# Introduction

This notebook provides a walkthrough of some of the functionality available for users looking to create and maintain large databases using PyKX.

In particular, this notebook refers to creating and maintaining [partitioned kdb+ databases](https://code.kx.com/q/kb/partition/). Go to [Q for Mortals](https://code.kx.com/q4m3/14_Introduction_to_Kdb+/#143-partitioned-tables) for more in-depth information about partitioned databases in kdb+.

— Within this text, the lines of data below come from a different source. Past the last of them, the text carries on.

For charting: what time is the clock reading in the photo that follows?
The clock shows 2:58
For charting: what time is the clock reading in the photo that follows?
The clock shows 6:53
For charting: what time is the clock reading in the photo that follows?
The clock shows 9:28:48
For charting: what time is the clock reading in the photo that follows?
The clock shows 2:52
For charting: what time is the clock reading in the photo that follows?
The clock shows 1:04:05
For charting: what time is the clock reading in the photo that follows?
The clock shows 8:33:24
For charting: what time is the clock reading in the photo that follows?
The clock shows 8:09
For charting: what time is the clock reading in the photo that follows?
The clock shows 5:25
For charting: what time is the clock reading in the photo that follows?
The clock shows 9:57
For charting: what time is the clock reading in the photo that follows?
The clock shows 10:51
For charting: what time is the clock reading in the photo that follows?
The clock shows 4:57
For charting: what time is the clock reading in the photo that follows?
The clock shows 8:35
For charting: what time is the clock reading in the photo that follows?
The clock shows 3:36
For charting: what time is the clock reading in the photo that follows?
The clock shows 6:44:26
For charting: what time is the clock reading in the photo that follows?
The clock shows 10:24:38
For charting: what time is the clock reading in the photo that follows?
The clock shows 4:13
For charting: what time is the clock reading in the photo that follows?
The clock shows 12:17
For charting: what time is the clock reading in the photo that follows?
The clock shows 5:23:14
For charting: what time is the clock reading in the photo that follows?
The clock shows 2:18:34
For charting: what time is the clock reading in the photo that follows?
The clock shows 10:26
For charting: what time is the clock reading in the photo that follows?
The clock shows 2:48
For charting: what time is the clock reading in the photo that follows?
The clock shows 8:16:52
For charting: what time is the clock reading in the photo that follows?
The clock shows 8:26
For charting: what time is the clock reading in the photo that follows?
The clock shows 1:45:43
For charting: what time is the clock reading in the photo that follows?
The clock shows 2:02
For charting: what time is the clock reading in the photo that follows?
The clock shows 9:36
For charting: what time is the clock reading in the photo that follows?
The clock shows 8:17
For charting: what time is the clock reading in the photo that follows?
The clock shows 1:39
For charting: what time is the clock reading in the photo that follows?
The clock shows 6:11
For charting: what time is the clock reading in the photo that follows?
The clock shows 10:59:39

You can download this walkthrough as a `.ipynb` notebook file using the following <a href="./db-management.ipynb" download>link</a>.
This walkthrough provides examples of the following tasks:

1. Creating a database from a historical dataset
1. Adding a new partition to the database
1. Managing the on-disk database by:
  1. Renaming a table and column
  2. Creating a copy of a column to the database
  3. Applying a Python function to a column of the database
  4. Updating the data type of a column
1. Adding a new table to the most recent partition of the database

For full information on the functions available you can reference the [API section](https://code.kx.com/pykx/api/db.html).

---

## Initial setup

Import all required libraries and create a temporary directory which will be used to store the database we create for this walkthrough

In [1]:
import os
os.environ['PYKX_BETA_FEATURES'] = 'true'

import pykx as kx
from datetime import date
import tempfile

In [2]:
tempdir = tempfile.TemporaryDirectory()

Database interactions are facilitated through use of the `pykx.DB` class. All methods/attributes used in this notebook are contained within this class. 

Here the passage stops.